» Exercise prompt
Can you render the entries below as a JSON list of strings, one per line, with blank lines skipped and the pictures left out?
BEGIN Available data
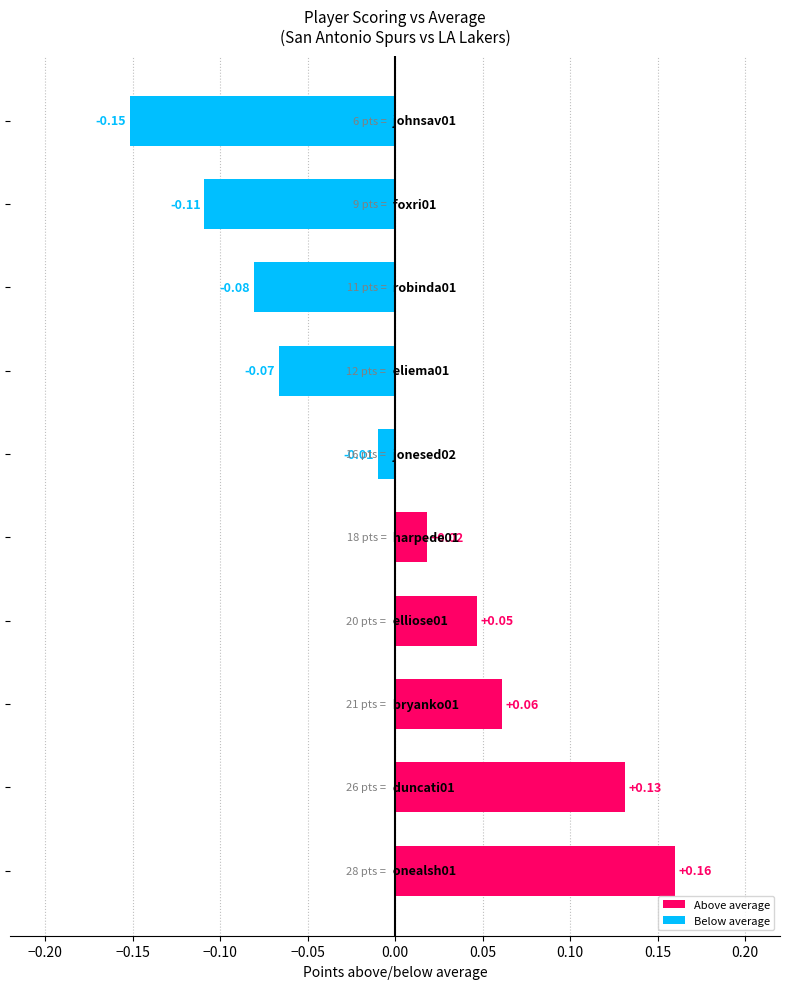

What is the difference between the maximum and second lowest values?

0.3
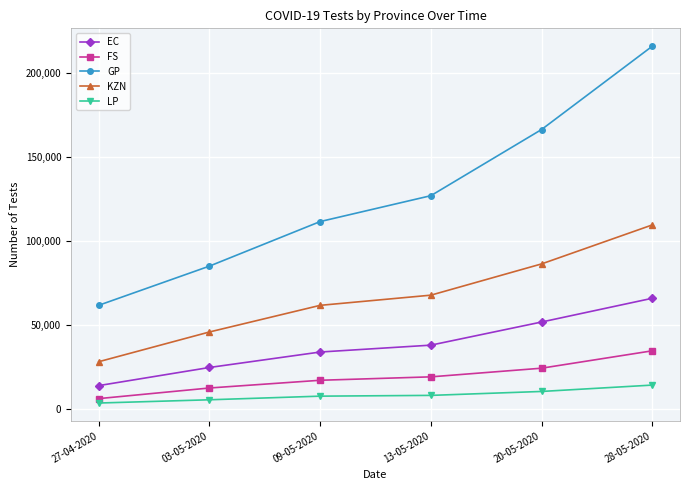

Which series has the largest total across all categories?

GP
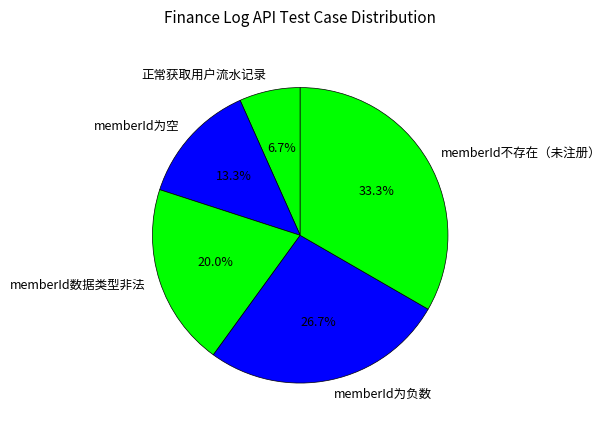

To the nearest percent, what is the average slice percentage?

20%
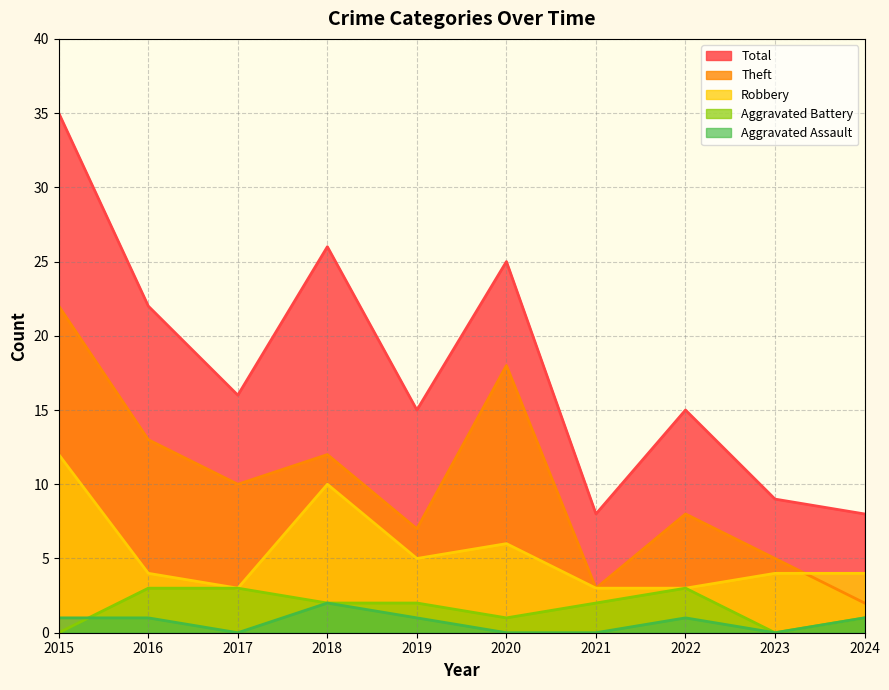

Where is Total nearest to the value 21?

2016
END Available data
» Solution
[
  "What is the difference between the maximum and second lowest values?",
  "0.3",
  "Which series has the largest total across all categories?",
  "GP",
  "To the nearest percent, what is the average slice percentage?",
  "20%",
  "Where is Total nearest to the value 21?",
  "2016"
]